Alfin berdiri dan mendekati si pemanggilnya. Mereka bercengkerama dengan suara rendah lalu pergi dengan si pemanggil merangkul bahu Alfin sok akrab. Kelas kembali normal kembali. Alias kembali berisik ala pasar.
"Siapa tadi?" tanya Dika pada Leo.
"Tadi itu Kak Jamal. Ketua tim basket angkatan 12. Dia ngincer Alfin terus buat jadi penerusnya. Alfin tu ya diincer ketua tim basket, ketua tim Mading sama ketua tim fotografi. Tapi yang paling ganas tu ya Kak Jamal itu. Dia lebih garang daripada ketua lainnya."
"O ya? Sampek segitunya? Kayak nggak ada orang lain aja."
"Orang lain? Banyak. Tapi yang seperti Alfin hampir segelintir. Kalo Mereka nggak mencari pengganti kan ekskul mereka terancam bubar." Leo menerangkan. Kasihan juga di posisi Alfin. Dia bahkan belum memilih tapi sudah menjadi rebutan banyak ekskul.
"Terus dia masuk ekskul apa?"
"Ekskul apa? Ya basket, mading sama fotografi itu lah."
"What? Wahaha...." Dika tertawa miris. Seberapa kuat baterai si Alfin sampai mengikuti tiga ekskul sekaligus? Satu saja bagi Dika boro-boro. Apalagi tiga. Ya ampun. Kapan mainnya?
"Kenapa? Tapi ekskul mading Alfin udah ngundurin diri kok. Tapi di cancel terus. Soalnya Alfin kan ikut mading dari kelas sepuluh. Dan kerjaan dia itu menyunting naskah majalah sekolah yang terbit tiap bulan itu. Makanya dia dipertahankan di mading. Kalau fotografi, Alfin mah udah hobi motret. Kalau basket tentu aja si Jamal yang maksa. Kita juga buat band. Namanya Romeo." Leo menyerocos panjang lebar.

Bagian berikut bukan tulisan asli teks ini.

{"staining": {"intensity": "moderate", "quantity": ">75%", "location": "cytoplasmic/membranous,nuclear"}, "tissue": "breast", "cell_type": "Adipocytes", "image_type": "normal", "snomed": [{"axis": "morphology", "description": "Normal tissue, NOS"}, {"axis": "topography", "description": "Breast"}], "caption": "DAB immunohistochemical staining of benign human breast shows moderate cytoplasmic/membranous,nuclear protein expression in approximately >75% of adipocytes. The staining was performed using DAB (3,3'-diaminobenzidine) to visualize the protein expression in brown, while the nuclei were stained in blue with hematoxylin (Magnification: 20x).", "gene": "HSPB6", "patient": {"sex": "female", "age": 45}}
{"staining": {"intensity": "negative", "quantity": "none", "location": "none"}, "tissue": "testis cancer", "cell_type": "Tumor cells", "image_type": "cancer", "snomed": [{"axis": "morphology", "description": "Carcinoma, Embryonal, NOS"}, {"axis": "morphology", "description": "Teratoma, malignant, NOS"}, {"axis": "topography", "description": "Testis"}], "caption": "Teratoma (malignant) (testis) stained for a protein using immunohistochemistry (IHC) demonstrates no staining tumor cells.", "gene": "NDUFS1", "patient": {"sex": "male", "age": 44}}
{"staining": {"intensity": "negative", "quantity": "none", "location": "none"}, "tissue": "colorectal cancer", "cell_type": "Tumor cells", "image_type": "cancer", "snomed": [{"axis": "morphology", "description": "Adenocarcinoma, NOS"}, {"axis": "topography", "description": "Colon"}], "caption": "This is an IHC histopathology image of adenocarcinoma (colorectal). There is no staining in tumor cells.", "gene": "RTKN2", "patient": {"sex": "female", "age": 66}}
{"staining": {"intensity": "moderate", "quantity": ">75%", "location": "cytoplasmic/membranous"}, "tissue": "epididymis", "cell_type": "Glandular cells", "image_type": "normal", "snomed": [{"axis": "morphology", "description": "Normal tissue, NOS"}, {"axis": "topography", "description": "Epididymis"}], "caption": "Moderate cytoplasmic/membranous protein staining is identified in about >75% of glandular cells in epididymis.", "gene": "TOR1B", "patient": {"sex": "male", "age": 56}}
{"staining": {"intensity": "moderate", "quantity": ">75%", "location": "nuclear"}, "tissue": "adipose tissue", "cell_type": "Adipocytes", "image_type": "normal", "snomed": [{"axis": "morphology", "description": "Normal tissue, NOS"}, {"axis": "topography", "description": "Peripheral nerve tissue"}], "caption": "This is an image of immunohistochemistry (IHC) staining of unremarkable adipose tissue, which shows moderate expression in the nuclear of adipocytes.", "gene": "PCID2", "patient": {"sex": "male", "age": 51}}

Hadeeh ... "Oh," respon Dika.
Bel berbunyi. Anak-anak dari luar kelas tersedot masuk ke kelas masing-masing. Siap menerima pelajaran atau hanya rutinitas harian semata. Yaitu sekolah. Alfin datang dari luar dan duduk di samping Dika.
"Fin," panggil Dika.
"Apa? Apa lagi?"
"Lo, siapa? Terminator?"
Alfin mengerutkan alisnya bingung dengan pertanyaan absurd Dika. "Just, Alfin."
Singkatnya jawaban Alfin. "Yeah. You are just Alfin. Yang alergi sama sayur kangkung."
Hadiah dari Alfin adalah pelototan nyalang kepada Dika. Duh, mulut lemesnya Dika itu perlu diberi senar sepertinya.